The average patient may not understand what constitutes medical malpractice, how they should respond to it or what their rights are after experiencing it. The collection of frequently asked questions below can help educate you about the basics of medical malpractice.
What exactly is medical malpractice?
Some people think that medical malpractice only involves gross negligence or misconduct on the job. However, medical malpractice has a relatively broad definition. It is any medical treatment or decision that does not adhere to best practices or result in an appropriate standard of care for a patient.
If another physician with similar education and access to the same patient information would disagree with what a physician did for a patient, their actions might constitute medical malpractice.
What kinds of medical malpractice could a patient encounter?
Medical malpractice comes in many different forms. One of the most common is the failure to diagnose someone or the diagnosis of a patient with the wrong condition. Medication errors are also common, and they could involve the prescribing physician, a pharmacist or even a nurse working in a hospital.
Surgical errors could range from an anesthesiologist making a mistake to a surgeon leaving something behind in a patient. There are also birth injuries, which involve inadequate or improper interventions during labor causing injury to the mother or child. Medical negligence is also an issue that tends to affect those receiving long-term care, either in the residential facility or from a nurse in their own home.
How should a patient act when they suspect medical malpractice?
The first step to take when you believe that your care has not been adequate or appropriate given your condition is to document your concerns. Keeping a record of your experience with your doctor or in the hospital can help show what happened.
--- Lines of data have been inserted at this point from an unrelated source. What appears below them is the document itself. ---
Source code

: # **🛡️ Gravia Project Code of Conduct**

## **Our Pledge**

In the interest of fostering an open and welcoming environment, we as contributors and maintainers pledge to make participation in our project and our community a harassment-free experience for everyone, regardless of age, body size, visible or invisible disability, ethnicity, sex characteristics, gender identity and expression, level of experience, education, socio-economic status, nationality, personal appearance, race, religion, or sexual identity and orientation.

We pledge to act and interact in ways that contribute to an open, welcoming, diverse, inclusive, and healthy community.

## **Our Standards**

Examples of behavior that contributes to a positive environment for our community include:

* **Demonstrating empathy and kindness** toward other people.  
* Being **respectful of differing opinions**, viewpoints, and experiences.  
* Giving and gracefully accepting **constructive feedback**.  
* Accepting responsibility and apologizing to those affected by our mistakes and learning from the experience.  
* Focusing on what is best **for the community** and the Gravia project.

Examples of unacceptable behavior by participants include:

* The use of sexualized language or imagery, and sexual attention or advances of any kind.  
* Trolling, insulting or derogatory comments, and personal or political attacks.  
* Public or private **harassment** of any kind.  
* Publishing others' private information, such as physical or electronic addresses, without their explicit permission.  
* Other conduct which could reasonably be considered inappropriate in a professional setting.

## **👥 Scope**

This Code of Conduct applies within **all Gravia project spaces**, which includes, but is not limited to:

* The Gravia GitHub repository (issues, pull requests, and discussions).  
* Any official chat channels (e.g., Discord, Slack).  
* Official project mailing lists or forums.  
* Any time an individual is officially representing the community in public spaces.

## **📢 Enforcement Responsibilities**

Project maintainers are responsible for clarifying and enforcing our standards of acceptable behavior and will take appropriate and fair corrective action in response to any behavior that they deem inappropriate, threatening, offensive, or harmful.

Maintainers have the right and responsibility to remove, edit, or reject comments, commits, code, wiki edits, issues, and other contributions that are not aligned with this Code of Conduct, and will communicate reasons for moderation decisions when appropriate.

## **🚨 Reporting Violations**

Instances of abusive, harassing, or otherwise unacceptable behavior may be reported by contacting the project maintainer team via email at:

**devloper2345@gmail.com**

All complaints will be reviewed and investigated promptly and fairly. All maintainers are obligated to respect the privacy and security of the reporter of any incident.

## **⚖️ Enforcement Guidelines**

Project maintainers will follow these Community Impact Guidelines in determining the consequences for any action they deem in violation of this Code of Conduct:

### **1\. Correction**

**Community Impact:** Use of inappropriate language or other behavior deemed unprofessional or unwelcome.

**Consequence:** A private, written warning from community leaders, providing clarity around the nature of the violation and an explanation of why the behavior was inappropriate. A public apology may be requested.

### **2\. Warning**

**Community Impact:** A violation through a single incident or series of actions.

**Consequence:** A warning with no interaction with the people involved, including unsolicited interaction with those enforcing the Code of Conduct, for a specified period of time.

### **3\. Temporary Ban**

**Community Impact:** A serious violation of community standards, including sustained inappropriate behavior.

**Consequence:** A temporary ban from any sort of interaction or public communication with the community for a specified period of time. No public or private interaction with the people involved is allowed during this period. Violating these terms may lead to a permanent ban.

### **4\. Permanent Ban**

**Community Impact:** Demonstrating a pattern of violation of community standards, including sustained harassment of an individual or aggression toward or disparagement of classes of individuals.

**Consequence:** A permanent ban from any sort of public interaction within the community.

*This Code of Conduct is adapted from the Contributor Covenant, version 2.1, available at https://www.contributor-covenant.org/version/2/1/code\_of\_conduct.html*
Requesting copies of your medical records is also an important step, especially because you will want to check for discrepancies between the official record and the care you actually received. Finally, obtaining a second opinion from an unaffiliated physician or medical professional is often necessary to determine what steps to take next.
You may have the right to file an insurance claim against the medical care provider or the facility that managed your treatment. Malpractice insurance can cover some of the losses that patients suffer due to inadequate or improper medical care. In some cases, a civil lawsuit may be necessary for a patient to recoup their losses.
Understanding the basics of medical malpractice can help you fight back when you don’t receive appropriate care.